Can't figure out necessary and sufficient conditions for showing that a cubic curve can be transformed to the quadratic one

Question

As i posted before Can a cubic Bezier curve be a quadratic one if two control points are equal from the cubic one?. I've got some great answers and they helped but i found another solution which involves matrix approach. Recalling the problem, which says if the transformation of cubic curve to quadratic (where two control points are equal) is possible. So i used degree reduction. $$ \begin{bmatrix} 1 & 0 & 0 \\ 1/3 & 2/3 & 0 \\ 0 & 2/3 & 1/3 \\ 0 & 0 & 1 \end{bmatrix} \begin{bmatrix} b_0 \\ b_1 \\ b_2 \end{bmatrix} = \begin{bmatrix} c_0 \\ c_1 \\ c_2 \\ c_3 \end{bmatrix} $$ the equation $$DB=C$$ then multiplied by $D^T$ $$D^TDB=D^TC$$ then i get $B=(D^TD)^{-1}D^TC$. After that i found fundamental system of solutions of $D^T$ $$ \left[ \begin{array}{cccc|c} 1 & 1/3 & 0 & 0 & 0\\ 0 & 2/3 & 2/3 & 0 & 0\\ 0 & 0 & 1/3 & 1 & 0 \end{array} \right] $$ it gives the solution $(-1, 3, -3, 1)$ or $$-c_0+3c_1-3c_2+c_3=0$$ this condition tells if the points of the cubic curve satisfy this condition, then transformation of cubic to quadratic is possible. But as from my original condition of the problem (two control points of the cubic are equal) which means $c_1=c_2$ and thus it leads to $c_0=c_3$ (as condition $-c_0+3c_1-3c_2+c_3=0$ needs to be satisfied). It means cubic actually transforms to the linear curve (as we got the pairs $c_1=c_2$ and $c_0=c_3$). So as i figured $c_1=c_2$ and $c_0=c_3$ is actually sufficient condition for showing that cubic transforms to linear and it's impossible to transform it to quadratic with this condition. So i can't figure out how to find necessary condition and i'm also stuck for finding necessary and sufficient conditions for showing that transformation from cubic to quadratic via this $-c_0+3c_1-3c_2+c_3=0$ is possible. I will be grateful if somebody helps me with finding it

Answer 1

My answer to your previous question already showed that the cubic is a quadratic if and only if $$ -c_0+3c_1-3c_2+c_3=0 $$ You have managed to prove this yourself, now (though it seems to me that your method is much more complicated than mine).

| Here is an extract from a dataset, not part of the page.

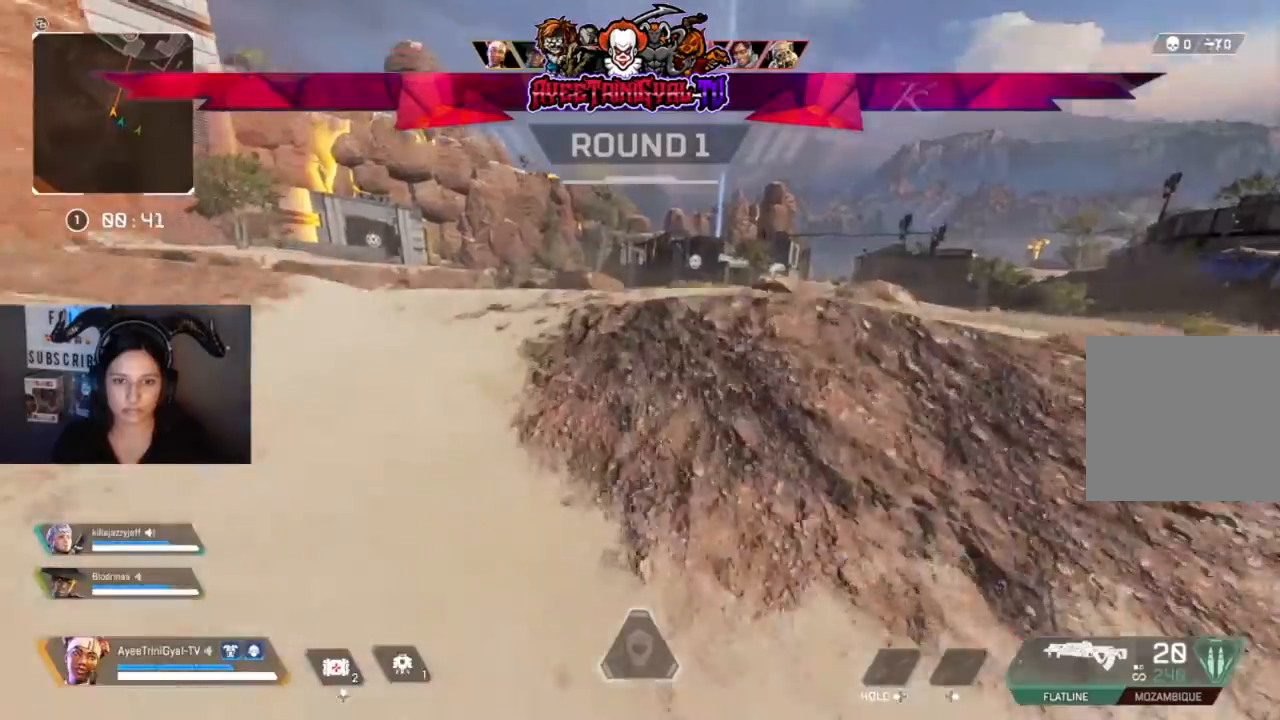
{"buttons": [], "left_stick": "up", "right_stick": "center", "events": [[267, "A", "up"]]}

Now suppose that $c_1=c_2$, which is apparently what you mean by "two control points are equal". Substituting this in the equation above, we see that we have a quadratic if and only if $$ -c_0+c_3=0 $$ In other words, a cubic with $c_1=c_2$ is a quadratic if and only if $c_0 = c_3$. In other words, the necessary and sufficient condition that you're seeking is $c_0 = c_3$.

The equation of the curve is then $$ P(t) = (1-t)^3c_0 + 3t(1-t)^2c_1 + 3t^2(1-t)c_1 + t^3c_0 $$ A little algebra shows that this can be reduced to $$ P(t0 = (1-t)^2 c_0 + 2t(1-t)\Bigl(\tfrac32 c_1 - \tfrac12 c_0 \Bigr) +t^2 c_0 $$ This is a quadratic Bezier curve with control points $c_0$, $\tfrac32 c_1 - \tfrac12 c_0$, $c_0$.

This curve happens to lie within the straight line between $c_0$ and $c_1$. In fact as $t$ increases from $0$ to $1,$ the curve point $P(t)$ makes an out-and-back trip from $c_0$ to $\tfrac14(c_0+3c_1)$, and back to $c_0$ again.

So, some people might say that it's a "linear" curve. But, usually, a "linear" curve is defined to be one whose degree is equal to $1$. By that definition, our curve is not linear, it is quadratic, because its degree is equal to $2$.